Como poderia haver um motivo para a produção
da arte se não há valores cogitados como viáveis ou inviáveis; morais ou
imorais? Simples! Esse é o objetivo! É uma arte sem sentido apenas, o que,
logo, que aniquila qualquer possibilidade de debate em relação ao valor da obra.
Percebe-se então certo autoritarismo na
Pragmática Relativista, e logo, uma incoerência, pois esta visa o discurso da “tolerância
retórica” politicamente correta. Só que os relativistas são os primeiros a
censurarem os que os negam. Discordam dos que os indagam, pois não há
refutações àquilo que não é certo ou errado, mas relativo, conforme eles.
De acordo com Scruton, em um contexto onde
nada é proibido (onde a beleza é relativa), é necessário proibir aquilo que
deseja proibir o ato de não proibir nada.
Há um apelo inerente à irracionalidade,
tornando a condição humana algo trivial, animalesco; relativizam a arte. Isso
permite o surgimento de expressões puramente irracionais e estética e
filosoficamente pobres, como uma “centopeia humana”[2].
Scruton torna clara a observação a respeito
de trabalhos artísticos descabidos dos princípios morais da beleza:
“Às vezes a intenção é nos chocar, mas o que é
chocante na primeira vez é chato e vazio quando repetido. Isso conduz a arte
para dentro de uma piada intrincada, que agora deixou de ter graça.”

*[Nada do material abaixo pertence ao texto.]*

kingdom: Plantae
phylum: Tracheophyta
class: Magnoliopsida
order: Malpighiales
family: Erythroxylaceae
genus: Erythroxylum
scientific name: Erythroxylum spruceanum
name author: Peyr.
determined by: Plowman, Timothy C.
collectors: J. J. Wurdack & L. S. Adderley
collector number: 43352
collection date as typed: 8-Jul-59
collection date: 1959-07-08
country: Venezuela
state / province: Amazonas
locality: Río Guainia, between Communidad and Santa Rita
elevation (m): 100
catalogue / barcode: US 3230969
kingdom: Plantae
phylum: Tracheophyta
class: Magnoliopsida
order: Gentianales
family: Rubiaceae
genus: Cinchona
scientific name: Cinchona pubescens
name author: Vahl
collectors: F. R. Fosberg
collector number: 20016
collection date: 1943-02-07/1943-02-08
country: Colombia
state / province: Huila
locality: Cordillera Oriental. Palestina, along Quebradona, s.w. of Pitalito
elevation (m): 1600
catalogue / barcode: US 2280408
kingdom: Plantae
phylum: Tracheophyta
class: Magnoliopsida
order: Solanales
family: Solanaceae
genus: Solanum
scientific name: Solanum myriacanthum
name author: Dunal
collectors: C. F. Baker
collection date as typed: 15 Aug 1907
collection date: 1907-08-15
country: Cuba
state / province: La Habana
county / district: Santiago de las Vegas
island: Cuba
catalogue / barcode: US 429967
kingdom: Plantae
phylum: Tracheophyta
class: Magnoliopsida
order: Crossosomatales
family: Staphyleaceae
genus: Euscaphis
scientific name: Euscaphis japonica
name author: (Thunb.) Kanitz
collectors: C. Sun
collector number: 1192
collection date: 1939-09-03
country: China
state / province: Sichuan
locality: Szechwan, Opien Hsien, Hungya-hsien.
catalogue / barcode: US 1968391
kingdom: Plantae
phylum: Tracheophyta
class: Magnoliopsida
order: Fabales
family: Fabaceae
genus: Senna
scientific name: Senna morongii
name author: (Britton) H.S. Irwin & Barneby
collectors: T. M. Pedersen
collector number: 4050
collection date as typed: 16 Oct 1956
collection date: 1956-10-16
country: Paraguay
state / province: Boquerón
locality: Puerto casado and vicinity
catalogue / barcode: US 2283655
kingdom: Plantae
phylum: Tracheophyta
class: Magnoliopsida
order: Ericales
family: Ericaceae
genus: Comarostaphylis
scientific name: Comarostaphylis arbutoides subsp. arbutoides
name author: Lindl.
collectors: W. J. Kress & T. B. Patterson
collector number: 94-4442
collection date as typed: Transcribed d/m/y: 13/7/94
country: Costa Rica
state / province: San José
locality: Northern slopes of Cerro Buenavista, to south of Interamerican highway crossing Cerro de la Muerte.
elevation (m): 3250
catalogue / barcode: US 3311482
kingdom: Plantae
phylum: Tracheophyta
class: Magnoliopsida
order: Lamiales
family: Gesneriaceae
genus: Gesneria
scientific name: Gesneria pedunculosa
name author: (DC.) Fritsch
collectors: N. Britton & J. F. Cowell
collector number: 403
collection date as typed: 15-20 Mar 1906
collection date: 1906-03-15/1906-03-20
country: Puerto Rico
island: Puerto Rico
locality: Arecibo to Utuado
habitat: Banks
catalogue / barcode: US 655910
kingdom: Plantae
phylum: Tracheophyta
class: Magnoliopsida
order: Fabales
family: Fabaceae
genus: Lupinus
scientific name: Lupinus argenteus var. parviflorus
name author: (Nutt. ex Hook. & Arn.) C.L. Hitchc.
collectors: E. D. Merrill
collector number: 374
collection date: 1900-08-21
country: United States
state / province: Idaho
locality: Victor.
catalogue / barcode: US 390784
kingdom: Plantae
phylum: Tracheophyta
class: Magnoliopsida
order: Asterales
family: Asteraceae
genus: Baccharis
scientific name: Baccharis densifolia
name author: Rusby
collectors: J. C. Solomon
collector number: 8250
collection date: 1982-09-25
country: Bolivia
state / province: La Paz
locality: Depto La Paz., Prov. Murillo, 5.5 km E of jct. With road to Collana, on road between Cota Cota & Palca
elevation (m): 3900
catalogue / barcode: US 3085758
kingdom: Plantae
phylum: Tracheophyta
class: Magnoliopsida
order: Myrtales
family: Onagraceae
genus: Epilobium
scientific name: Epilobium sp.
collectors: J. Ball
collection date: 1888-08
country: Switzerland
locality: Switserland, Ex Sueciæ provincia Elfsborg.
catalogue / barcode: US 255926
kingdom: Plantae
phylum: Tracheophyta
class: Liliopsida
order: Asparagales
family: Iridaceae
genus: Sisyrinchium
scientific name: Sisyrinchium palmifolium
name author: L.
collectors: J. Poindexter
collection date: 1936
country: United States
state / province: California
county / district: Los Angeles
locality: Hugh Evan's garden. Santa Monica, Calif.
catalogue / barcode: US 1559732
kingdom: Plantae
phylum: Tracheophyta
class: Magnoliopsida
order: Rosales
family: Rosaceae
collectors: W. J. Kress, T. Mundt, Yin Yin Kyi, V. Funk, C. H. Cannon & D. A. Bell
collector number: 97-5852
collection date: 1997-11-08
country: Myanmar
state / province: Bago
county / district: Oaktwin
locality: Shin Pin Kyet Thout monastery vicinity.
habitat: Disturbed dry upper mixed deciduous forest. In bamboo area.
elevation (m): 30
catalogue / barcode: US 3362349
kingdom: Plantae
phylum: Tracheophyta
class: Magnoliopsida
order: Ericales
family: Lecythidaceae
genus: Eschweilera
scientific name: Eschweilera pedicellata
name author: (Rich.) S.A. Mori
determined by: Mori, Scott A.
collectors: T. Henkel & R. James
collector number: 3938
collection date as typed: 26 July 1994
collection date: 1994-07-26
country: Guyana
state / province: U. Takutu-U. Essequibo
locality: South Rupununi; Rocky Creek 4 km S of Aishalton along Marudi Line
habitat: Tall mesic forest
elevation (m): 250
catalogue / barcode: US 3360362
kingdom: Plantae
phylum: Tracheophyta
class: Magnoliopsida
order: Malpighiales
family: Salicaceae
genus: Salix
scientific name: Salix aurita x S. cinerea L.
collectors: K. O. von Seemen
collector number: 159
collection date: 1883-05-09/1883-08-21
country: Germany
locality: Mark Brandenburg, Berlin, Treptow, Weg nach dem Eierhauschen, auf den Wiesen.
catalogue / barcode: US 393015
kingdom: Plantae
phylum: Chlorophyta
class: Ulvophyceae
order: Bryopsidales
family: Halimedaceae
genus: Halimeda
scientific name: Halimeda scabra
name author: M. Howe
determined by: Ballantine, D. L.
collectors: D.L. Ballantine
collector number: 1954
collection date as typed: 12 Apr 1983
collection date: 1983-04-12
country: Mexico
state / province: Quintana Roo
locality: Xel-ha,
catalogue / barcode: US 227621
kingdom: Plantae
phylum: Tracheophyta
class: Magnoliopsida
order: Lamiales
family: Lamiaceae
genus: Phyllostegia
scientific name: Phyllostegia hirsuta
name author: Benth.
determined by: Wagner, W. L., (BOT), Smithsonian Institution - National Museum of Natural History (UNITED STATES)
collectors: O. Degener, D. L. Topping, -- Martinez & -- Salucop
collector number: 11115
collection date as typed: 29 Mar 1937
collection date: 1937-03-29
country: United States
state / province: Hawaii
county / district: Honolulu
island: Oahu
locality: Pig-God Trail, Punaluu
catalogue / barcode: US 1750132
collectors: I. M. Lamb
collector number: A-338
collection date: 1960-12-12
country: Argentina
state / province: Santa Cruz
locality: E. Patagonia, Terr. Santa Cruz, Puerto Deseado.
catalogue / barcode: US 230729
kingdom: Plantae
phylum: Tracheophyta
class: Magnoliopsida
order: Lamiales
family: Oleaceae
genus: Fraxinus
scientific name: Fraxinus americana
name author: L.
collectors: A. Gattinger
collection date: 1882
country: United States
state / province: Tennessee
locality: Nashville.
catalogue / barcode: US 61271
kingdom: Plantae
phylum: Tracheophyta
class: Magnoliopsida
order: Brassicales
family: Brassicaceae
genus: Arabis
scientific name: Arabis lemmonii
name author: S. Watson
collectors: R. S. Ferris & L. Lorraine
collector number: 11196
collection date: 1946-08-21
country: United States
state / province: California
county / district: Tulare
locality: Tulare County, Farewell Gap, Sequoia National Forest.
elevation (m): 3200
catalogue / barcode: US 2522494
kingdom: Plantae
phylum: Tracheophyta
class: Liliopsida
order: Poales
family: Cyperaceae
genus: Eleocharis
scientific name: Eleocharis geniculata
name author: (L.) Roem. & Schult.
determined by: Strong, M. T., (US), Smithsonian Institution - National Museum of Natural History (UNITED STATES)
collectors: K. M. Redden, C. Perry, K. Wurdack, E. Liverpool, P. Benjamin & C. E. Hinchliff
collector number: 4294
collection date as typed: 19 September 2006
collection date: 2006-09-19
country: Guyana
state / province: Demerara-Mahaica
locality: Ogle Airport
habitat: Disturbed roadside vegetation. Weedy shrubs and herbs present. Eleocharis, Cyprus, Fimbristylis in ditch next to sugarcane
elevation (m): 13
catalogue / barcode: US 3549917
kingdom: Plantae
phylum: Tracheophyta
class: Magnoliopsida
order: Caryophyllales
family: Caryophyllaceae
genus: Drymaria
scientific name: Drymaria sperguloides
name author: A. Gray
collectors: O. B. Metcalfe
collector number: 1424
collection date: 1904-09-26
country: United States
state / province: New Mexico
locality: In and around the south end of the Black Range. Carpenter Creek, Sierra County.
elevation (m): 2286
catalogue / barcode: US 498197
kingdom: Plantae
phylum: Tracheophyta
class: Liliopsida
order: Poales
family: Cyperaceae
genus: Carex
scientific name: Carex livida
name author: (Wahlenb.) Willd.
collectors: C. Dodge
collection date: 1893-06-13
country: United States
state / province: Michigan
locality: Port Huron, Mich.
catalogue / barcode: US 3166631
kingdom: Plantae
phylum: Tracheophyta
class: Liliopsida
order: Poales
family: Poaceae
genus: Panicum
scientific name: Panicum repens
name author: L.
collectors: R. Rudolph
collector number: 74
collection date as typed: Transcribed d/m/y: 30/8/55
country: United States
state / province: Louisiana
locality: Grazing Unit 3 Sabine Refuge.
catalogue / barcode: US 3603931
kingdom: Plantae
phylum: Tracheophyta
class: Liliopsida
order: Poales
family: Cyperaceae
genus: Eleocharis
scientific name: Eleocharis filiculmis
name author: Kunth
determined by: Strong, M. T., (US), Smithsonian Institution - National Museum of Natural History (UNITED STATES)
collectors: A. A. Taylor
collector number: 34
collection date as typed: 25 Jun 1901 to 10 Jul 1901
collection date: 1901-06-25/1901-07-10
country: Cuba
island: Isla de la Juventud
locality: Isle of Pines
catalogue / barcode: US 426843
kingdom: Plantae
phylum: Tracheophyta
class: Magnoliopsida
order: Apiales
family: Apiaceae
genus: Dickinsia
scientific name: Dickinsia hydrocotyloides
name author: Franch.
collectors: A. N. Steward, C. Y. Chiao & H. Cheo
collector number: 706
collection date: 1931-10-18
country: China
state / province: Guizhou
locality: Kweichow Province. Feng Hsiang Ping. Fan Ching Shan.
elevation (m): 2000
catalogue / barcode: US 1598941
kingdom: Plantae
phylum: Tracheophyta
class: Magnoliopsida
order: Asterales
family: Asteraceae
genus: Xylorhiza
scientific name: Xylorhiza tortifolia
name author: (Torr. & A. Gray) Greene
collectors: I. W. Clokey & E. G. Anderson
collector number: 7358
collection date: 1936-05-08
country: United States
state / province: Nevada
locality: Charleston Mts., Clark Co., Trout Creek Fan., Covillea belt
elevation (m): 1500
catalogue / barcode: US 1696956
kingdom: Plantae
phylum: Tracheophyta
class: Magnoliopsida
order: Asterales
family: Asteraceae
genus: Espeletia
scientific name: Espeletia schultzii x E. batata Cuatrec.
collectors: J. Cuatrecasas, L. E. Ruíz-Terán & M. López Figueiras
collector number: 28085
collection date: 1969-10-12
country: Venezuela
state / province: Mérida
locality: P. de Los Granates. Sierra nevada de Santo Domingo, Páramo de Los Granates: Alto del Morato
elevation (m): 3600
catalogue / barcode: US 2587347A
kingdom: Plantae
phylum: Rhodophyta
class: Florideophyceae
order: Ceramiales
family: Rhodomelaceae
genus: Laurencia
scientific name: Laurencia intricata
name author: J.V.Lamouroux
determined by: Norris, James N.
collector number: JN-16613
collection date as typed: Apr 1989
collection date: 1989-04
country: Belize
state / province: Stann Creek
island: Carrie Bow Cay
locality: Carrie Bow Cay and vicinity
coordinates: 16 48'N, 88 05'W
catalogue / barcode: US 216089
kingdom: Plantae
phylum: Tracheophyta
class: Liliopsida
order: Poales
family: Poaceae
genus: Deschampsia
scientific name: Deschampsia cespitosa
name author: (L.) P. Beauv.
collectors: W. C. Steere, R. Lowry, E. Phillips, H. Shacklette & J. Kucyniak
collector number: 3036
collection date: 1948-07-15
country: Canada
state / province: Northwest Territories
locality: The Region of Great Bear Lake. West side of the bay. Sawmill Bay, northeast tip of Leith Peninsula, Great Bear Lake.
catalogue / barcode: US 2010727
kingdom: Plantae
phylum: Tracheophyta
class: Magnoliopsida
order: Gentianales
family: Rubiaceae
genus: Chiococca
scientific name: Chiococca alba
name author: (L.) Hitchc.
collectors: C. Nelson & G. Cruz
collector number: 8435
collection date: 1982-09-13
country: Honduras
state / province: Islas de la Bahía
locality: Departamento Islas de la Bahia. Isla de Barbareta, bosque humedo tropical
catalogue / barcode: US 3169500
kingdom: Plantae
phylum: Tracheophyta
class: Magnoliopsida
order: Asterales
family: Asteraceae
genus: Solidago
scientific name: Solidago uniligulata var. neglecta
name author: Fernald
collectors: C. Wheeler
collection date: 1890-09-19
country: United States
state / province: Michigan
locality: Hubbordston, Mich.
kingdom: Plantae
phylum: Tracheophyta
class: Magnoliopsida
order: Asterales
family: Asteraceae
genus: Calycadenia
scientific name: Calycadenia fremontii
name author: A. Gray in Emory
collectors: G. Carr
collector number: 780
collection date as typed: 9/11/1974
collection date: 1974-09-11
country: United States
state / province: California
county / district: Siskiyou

“A arte criativa não é realizada assim,
simplesmente tendo uma ideia. Claro, ideias podem ser interessantes e
divertidas, mas isso não justifica a apropriação do rótulo de ‘arte’. Se uma
obra de arte não é nada mais que uma ideia, qualquer um pode ser um artista e
qualquer objeto pode ser uma obra de arte. Não há mais necessidade de
habilidade, gosto ou criatividade.”
“Então, a arte de hoje nos mostra o mundo como ele
é, o aqui e agora com todas suas imperfeições; mas o resultado realmente é
arte? Certamente uma coisa não é uma obra de arte somente porque mostra um
pedaço da realidade (a feiura incluída) e se auto intitula de ‘arte’. A arte
precisa de criatividade, e criatividade é sobre compartilhar, é um chamado para
que os outros vejam o mundo como o artista o vê.”
Segundo
Roger Scruton, também, a arquitetura quotidiana sofreu com os ditames da
utilidade prática sem reflexão por seus elementos estéticos que viabilizem uma
beleza. Compara-se a arte arquitetônica de Antoni Galdi, famoso arquiteto
catalão espanhol, que se dedicara em curvas e uma estrutura inovadora, e as
obras modernas de arquitetura urbanista do quotidiano[3],
“desprovidas de vida”, quadrados, triângulos...
Os
danos sociais então, é que com o relativismo na arte, e na praticidade isenta
da beleza estética na arquitetura, não há mais tanta admiração e “cura
psicológica” frente às mágoas e alegrias da existência, e retém-se tudo em uma
banalidade de materialismos mutáveis, instáveis, que caminham junto ao modismo
ou à praticidade somente. Detém-nos num mundo onde o ter e o chocar é mais
valoroso que ser e sentir.
Gabriel
Silva Corrêa Lima
[1] Não seria conveniente expor aqui a referência a Nietzsche sem
incisiva crítica do maior conservador brasileiro em atuação, Olavo de Carvalho:
http://www.olavodecarvalho.org/semana/02152003globo.htm
[3] Salvo as inovações efetuadas com a instrumentação moderna, como as
obras de Dubai.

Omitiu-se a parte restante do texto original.